Copping in the conflict

I am 24 years old now and supposedly should not crave for a fatherly affection. I should be happy to escape the vigil of parents on every venture I make at this stage, but I feel the need of father more than when I was just a toddler-crying for holding his finger to stand on my feet. I need him to guide me when the mid-life crisis starts bothering me and shake my beliefs. I need my father to remind me that he is there to hold me up if I fall, not from the edge of the veranda of our house like in childhood, but from the ascents in life as I grow old. I need my father to concrete my convictions, of working hard on the road to success, of nobility in my aim- to be part of the system working for the upliftment of the society. The society I saw distressed, ever since I set my foot on the earth in the turbulent decade of the Nineties in the conflict-hit Kashmir. 

Although it was a privilege to be born to a cop’s wife, not because it ensured you any safety amidst insurgency that had broken out in the early nineties, but you belonged to a gunman’s family, though on the other side of the divide in the society. My childhood passed at a time when the romance with the gun was at its peak. Looking at the father’s pictures on the wall, donned in the police uniform with a gun slinging on his shoulders would give me goose bumps. I would spend hours together imagining myself holding the same rifle someday and adding more pictures to that beautiful ‘wall of fame’  in our house. But with each passing day, unabated, I would unravel the harsh fronts of the life of an authorised gunman in my home.

   

I hardly remember my father spending time with his family for days together, but vividly do I recall my mother switching roles between Father and Mother for us, for years to pass. Seeing my father coming home on festivals like eid was equivalent to sighting another crescent. Unlike the one in the night sky, this one would appear right in our kitchen room-reconfirming that it was the eid next day. The travail didn’t end there only. During my father’s training days, I saw what element a woman is made of, though, I could hardly understand it then the whole. But as time passed by, so do I began to unwind the intricately woven threads of her ordeal. She would always make sure that we are nurtured and nourished like none other in the society, a princely upbringing, which every parent wishes to give to their children. Telephone calls from Father from a distant training centre in Udhampur would end with a long list of dos and don ts for mom to execute. ‘Do feed children well’, would be the core in the long and rambling to-do-list. Children of such lonely mothers like mine are witness to endless moans and sobs of theirs’ in the cold, dark pitch nights. A knock on the neighbour’s door after sundown would send us into a cuddle with steely nerve mom blanketing off the fear. The situation was no different when the insurgency erupted for the first time than now,  and as grim as it is today, unfolding itself in a completely new avatar. 

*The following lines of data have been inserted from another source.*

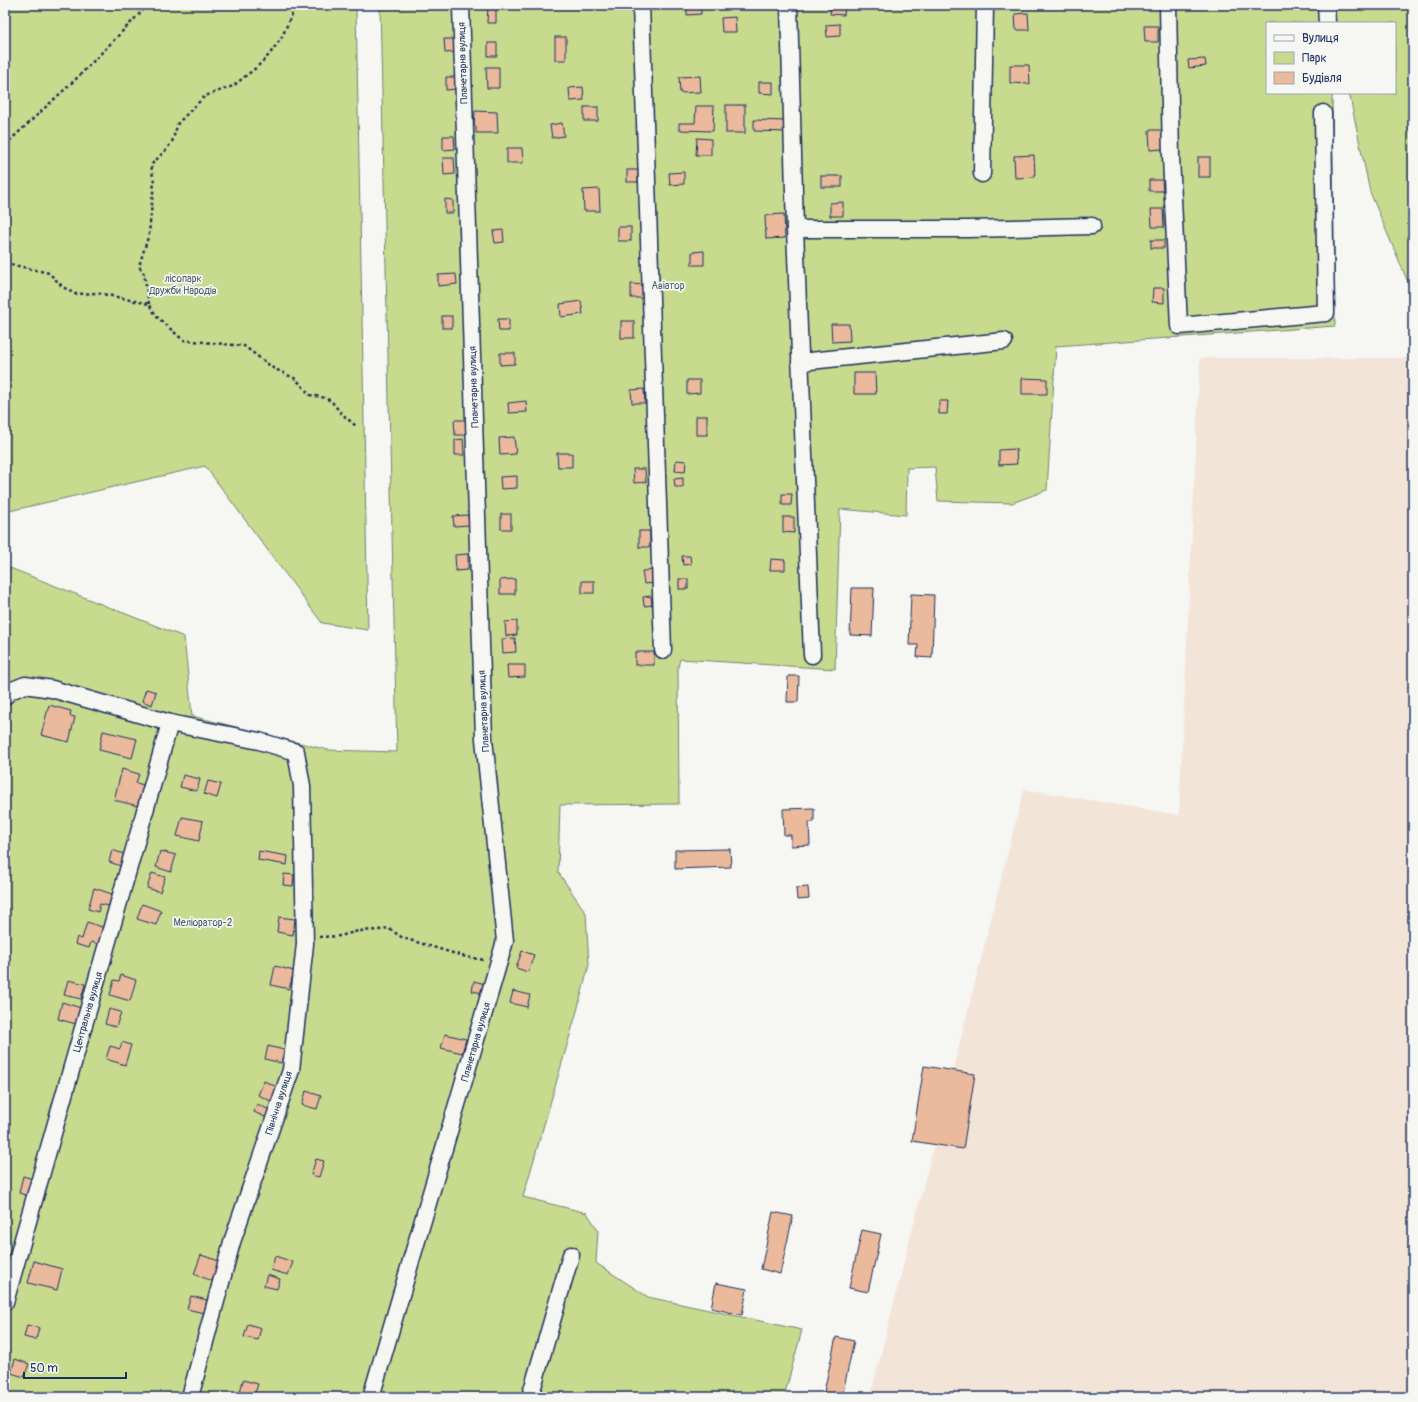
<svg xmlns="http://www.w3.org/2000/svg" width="1418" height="1402" viewBox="0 0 1418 1402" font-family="Pangolin,sans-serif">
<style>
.built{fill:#f3e4d8}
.green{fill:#c7da8e;stroke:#718476}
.building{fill:#ebb99c;stroke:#1b2f5e}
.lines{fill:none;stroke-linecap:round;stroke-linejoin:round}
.minor-casing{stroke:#1b2f5e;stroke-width:19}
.path{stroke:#1b2f5e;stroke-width:2.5;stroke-dasharray:3 3;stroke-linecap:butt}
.minor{stroke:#f6f6f2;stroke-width:16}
.labels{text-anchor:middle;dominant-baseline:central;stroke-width:3.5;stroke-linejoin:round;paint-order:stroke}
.street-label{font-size:10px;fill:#1b2f5e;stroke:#f6f6f2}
.park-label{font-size:10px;fill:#465a6a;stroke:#f6f6f2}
</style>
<rect width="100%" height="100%" fill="#f6f6f2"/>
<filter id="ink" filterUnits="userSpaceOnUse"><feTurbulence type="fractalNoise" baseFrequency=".025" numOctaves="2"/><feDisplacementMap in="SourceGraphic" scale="8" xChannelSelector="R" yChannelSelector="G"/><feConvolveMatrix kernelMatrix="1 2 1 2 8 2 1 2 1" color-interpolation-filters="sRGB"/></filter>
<g filter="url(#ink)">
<polygon class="built" points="1200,358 1413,358 1413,1397 870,1397 1024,789 1179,815"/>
<g class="green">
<polygon points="5,5 356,5 368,630 322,623 205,466 5,512"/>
<polygon points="380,5 1328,5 1329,23 1267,23 1267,93 1332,93 1335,326 1056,346 1047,490 1012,503 938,501 935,467 907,468 906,515 840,509 835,669 680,659 678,667 679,804 560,805 558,872 586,913 589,965 577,1011 523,1197 587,1213 598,1230 596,1263 648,1297 802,1330 784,1397 5,1397 5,566 184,637 192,716 328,750 397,752"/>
<polygon points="1334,5 1413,5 1413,294 1370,192 1350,97 1346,93 1395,93 1395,23 1335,23"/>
</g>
<g class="building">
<polygon points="488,5 496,5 496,23 487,23"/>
<polygon points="687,5 701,5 701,14 687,15"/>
<polygon points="831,5 845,5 844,15 830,14"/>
<polygon points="1028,13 1029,30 1016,30 1015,14"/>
<polygon points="735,17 736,32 722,32 721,18"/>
<polygon points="840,24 840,36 827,37 826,25"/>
<polygon points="1144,26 1158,26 1158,42 1145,42"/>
<rect x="555" y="37" width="11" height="23"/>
<polygon points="444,39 454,39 455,52 445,53"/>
<rect x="488" y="43" width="9" height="13"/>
<polygon points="1205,59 1206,66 1189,68 1188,60"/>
<polygon points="1010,65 1029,65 1030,84 1010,83"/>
<polygon points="486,67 499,67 499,88 487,88"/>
<polygon points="700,76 701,92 680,93 679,77"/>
<polygon points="446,77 456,77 457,89 446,90"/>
<polygon points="759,82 773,82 773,94 759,93"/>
<polygon points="583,87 584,100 570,101 569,88"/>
<rect x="726" y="105" width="19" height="28"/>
<polygon points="696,106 714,106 713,131 679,130 679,123 695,123"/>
<rect x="584" y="107" width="14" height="14"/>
<polygon points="475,111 497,112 498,133 476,133 476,126 474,126"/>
<polygon points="754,120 787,121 787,132 754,131"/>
<polygon points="562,123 564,136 552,138 550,125"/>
<polygon points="1149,130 1162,130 1163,149 1150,150"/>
<polygon points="443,136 454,136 455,149 443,150"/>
<polygon points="697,138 711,139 711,155 696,155"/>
<polygon points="507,148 522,148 523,163 507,163"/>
<polygon points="1034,155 1035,177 1015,178 1014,156"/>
<rect x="1198" y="157" width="12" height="20"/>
<polygon points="443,158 454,158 455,174 444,175"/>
<rect x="627" y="170" width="11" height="12"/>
<polygon points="684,172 684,184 670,185 669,173"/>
<rect x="821" y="176" width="21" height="11"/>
<polygon points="1149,180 1162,180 1163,191 1149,191"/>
<polygon points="599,189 600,211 584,211 583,190"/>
<polygon points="445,199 453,200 453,213 445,213"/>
<polygon points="843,202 843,216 830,216 830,203"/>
<polygon points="1151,209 1163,209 1164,227 1152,227"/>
<polygon points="784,214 785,238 766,239 765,215"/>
<rect x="618" y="227" width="13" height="14"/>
<polygon points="503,230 504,242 495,243 493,231"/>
<rect x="1151" y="240" width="13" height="8"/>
<polygon points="704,251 704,265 692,265 692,252"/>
<polygon points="456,274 457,284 438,286 438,275"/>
<polygon points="631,284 646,285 646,298 631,298"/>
<polygon points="1153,288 1164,288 1164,303 1152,302"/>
<polygon points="581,301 583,314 561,317 560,304"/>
<rect x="442" y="316" width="10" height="12"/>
<polygon points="498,319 509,319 509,331 499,331"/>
<rect x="621" y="321" width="13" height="17"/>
<polygon points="831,324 849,324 850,341 832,342"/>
<polygon points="500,353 515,353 515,364 500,365"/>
<polygon points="854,373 875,373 876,394 854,394"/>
<polygon points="1022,378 1047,379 1047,394 1022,394"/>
<polygon points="687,380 700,380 700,393 687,394"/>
<polygon points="644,389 645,403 632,403 631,390"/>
<polygon points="526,401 527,412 509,413 508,403"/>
<polygon points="939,401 948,401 947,414 939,414"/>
<rect x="696" y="416" width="11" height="19"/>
<polygon points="454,420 466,420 467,435 455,435"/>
<polygon points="514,437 516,454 500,455 499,438"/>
<polygon points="463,439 464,455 455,455 455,440"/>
<polygon points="1016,449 1017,464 999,465 999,450"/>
<polygon points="557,453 572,453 572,467 558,467"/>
<polygon points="676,460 686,461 685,472 675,471"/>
<polygon points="633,469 645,469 646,482 634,483"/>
<polygon points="517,476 517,488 501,489 500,477"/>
<polygon points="683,478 683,487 675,487 674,479"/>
<polygon points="782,494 792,494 791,505 782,505"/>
<rect x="501" y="514" width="10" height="15"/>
<polygon points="468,515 469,525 454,526 453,516"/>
<polygon points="783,517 794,517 794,533 783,532"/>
<rect x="639" y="531" width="11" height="16"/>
<polygon points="468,554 468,570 456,571 455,555"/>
<polygon points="682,556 690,556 691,564 683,565"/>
<polygon points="771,559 785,560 785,570 770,570"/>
<polygon points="655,570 656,583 644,584 642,571"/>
<polygon points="515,579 515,594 500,594 500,580"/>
<rect x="679" y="579" width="9" height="10"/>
<rect x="582" y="581" width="12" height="12"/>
<polygon points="852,588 874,588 872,636 850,635"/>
<polygon points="911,594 934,595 932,658 917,657 918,645 909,645"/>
<polygon points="651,596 652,605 644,606 643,597"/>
<polygon points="517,621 517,635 506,636 505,622"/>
<polygon points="515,638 516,652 503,653 502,639"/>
<rect x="635" y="652" width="19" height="13"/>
<polygon points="507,665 525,665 525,677 508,678"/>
<polygon points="788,676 799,676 798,702 787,702"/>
<polygon points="146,689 156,692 152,705 142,701"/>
<polygon points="49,705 71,711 70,716 75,717 69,742 41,735"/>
<polygon points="103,731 137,739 132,758 99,750"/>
<polygon points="122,769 139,774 136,783 144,785 138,806 114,800"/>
<polygon points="183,775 200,779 197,791 180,787"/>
<polygon points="208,781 221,784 217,798 204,794"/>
<polygon points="814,808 814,822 809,822 810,845 791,846 791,835 784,835 783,809"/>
<polygon points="182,817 203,821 199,841 177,836"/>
<polygon points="730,849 731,867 675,869 675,850"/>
<polygon points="112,850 124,854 121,866 109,862"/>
<polygon points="160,851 176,855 171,872 156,867"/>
<polygon points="259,851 288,856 287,865 258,860"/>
<polygon points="152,873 165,877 160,892 147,888"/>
<polygon points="284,874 294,875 293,886 283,885"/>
<polygon points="808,887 809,899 797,900 796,888"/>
<polygon points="94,888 112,894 109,906 100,904 98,912 88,909"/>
<polygon points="142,904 161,911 156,925 137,919"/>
<polygon points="279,917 295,919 293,935 277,932"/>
<polygon points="87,922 108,929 104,946 91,942 89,948 75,944 77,937 82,939"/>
<polygon points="522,951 534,955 528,972 516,968"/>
<polygon points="275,966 294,971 289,989 271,985"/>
<polygon points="121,975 136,980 130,1001 110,995 114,980 119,981"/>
<polygon points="68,980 85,984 81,999 64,995"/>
<polygon points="474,981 485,984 483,993 472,991"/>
<polygon points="513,991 530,995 527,1007 510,1003"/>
<polygon points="62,1002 81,1008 76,1024 58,1019"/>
<polygon points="109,1009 121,1012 116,1027 105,1024"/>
<polygon points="445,1034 466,1039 462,1053 441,1048"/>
<polygon points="122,1042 131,1045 125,1065 106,1059 110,1046 120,1049"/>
<polygon points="268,1046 284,1050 281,1063 265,1059"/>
<polygon points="924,1066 975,1074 963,1149 912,1141"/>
<polygon points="264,1081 277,1087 271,1101 258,1095"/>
<polygon points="306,1091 321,1096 317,1109 302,1105"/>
<polygon points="257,1104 270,1110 267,1118 254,1112"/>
<polygon points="316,1159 324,1161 319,1177 311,1175"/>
<polygon points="23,1176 36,1180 32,1197 19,1193"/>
<polygon points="773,1212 793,1216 780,1274 761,1269"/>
<polygon points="862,1230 881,1234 868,1292 849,1288"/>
<polygon points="201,1255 219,1261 212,1281 194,1274"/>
<polygon points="275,1256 293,1262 288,1275 271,1270"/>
<polygon points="34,1261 62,1269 57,1290 28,1283"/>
<polygon points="267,1275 280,1279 277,1289 264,1286"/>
<polygon points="716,1283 747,1289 742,1315 711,1308"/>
<polygon points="191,1296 207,1300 204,1313 187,1309"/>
<polygon points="248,1324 261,1328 258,1340 244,1337"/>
<polygon points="27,1325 39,1328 36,1340 24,1337"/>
<polygon points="836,1337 854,1341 842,1397 826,1397 823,1396"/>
<polygon points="15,1359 29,1364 24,1377 11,1373"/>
<polygon points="243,1380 258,1384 254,1396 240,1392"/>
</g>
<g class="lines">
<defs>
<g id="minor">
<polyline points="641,5 663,650"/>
<polyline points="789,5 795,229 812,655"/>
<polyline points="1168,5 1171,157 1179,326 1326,313 1323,113"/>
<polyline points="1326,5 1327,23"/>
<polyline points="982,174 985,5"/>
<polyline points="795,229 968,229 1092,226"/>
<polyline points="800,362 1004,341"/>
<polyline points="5,696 10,691 25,685 52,689 170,723 259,741 296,752 302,786 305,944 291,1070 232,1242 190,1397"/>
<polyline points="5,1302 170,723"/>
<polyline points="371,1397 505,941 484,739 461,5"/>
<polyline points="530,1397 571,1255"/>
</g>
</defs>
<use href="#minor" class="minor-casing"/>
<g class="path">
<polyline points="5,145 78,77 148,5"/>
<polyline points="5,263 49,273 63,287 75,294 98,293 149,304 157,317 183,340 244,346 273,368 296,379 310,395 326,398 332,402 341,413 357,427"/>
<polyline points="149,304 144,274 139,266 149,234 154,182 151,165 165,151 172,142 178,123 205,96 233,86 257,67 269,55 282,37 296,5"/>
<polyline points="319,937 340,936 358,931 379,930 388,928 403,938 466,957 485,960"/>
</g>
<use href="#minor" class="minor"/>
</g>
</g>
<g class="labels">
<g class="street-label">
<text transform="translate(463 63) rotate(-92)">Планетарна вулиця</text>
<text transform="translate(474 387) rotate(-92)">Планетарна вулиця</text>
<text transform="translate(484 711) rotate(-93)">Планетарна вулиця</text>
<text transform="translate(88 1012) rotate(-74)">Центральна вулиця</text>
<text transform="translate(476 1042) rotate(-74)">Планетарна вулиця</text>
<text transform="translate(279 1103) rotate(-72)">Північна вулиця</text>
</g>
<g class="park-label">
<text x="183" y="279">лісопарк<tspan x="183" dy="12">Дружби Народів</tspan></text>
<text x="668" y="286">Авіатор</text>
<text x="203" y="923">Меліоратор-2</text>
</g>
</g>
<rect width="1418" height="1402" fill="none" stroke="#f6f6f2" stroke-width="20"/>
<rect x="10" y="10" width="1398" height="1382" fill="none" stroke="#1b2f5e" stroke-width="1.5" filter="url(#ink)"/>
<rect x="1266" y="22" width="130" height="72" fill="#f6f6f2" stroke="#9ea6b7"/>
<rect x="1274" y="35" width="20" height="6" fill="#f6f6f2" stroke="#9ea6b7"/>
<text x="1302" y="42" font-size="12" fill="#1b2f5e">Вулиця</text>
<rect x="1274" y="52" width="20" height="12" fill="#c7da8e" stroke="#9ea6b7"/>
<text x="1302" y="62" font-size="12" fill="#1b2f5e">Парк</text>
<rect x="1274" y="72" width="20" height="12" fill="#ebb99c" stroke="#9ea6b7"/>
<text x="1302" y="82" font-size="12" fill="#1b2f5e">Будівля</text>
<path d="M24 1372v6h102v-6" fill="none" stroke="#1b2f5e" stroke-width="2"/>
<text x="30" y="1372" font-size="12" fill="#1b2f5e" stroke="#f6f6f2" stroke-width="3" paint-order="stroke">50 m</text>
</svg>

The very role of policing in Kashmir, a conflicted region throws immense and intense challenges at their face.  These challenges just multiply when you happen to be part of the same society. Your battles with the gun are equally as hard as the ones with mind and psyche. Be it the recent kidnapping game-  which seemed no less than an apt replica of some Bollywood movie from the 90s, or the weapon snatching bids, or the killing of SPOs for that matter, the fight has gone now well beyond the battlegrounds, trespassing all the safety lines of division in the Kashmiri society. I remember, on the day of mass kidnappings of the kins of Jammu and Kashmir policemen last month, I told my best friend to escort me to places, in the backdrop of the fear of meeting the same fate on any coming day. No matter which side you belong to in a conflict, you happen to bear the brunt of the rage that fans its flames. The worst part about it is that peace becomes virtual, a synonym to ceasing guns to roar, and the pain is perpetual, emanating from every corner, shrouded in different bandages, bearing eternal scars, transcending the divisions, and thus, engulfing the entire landscape.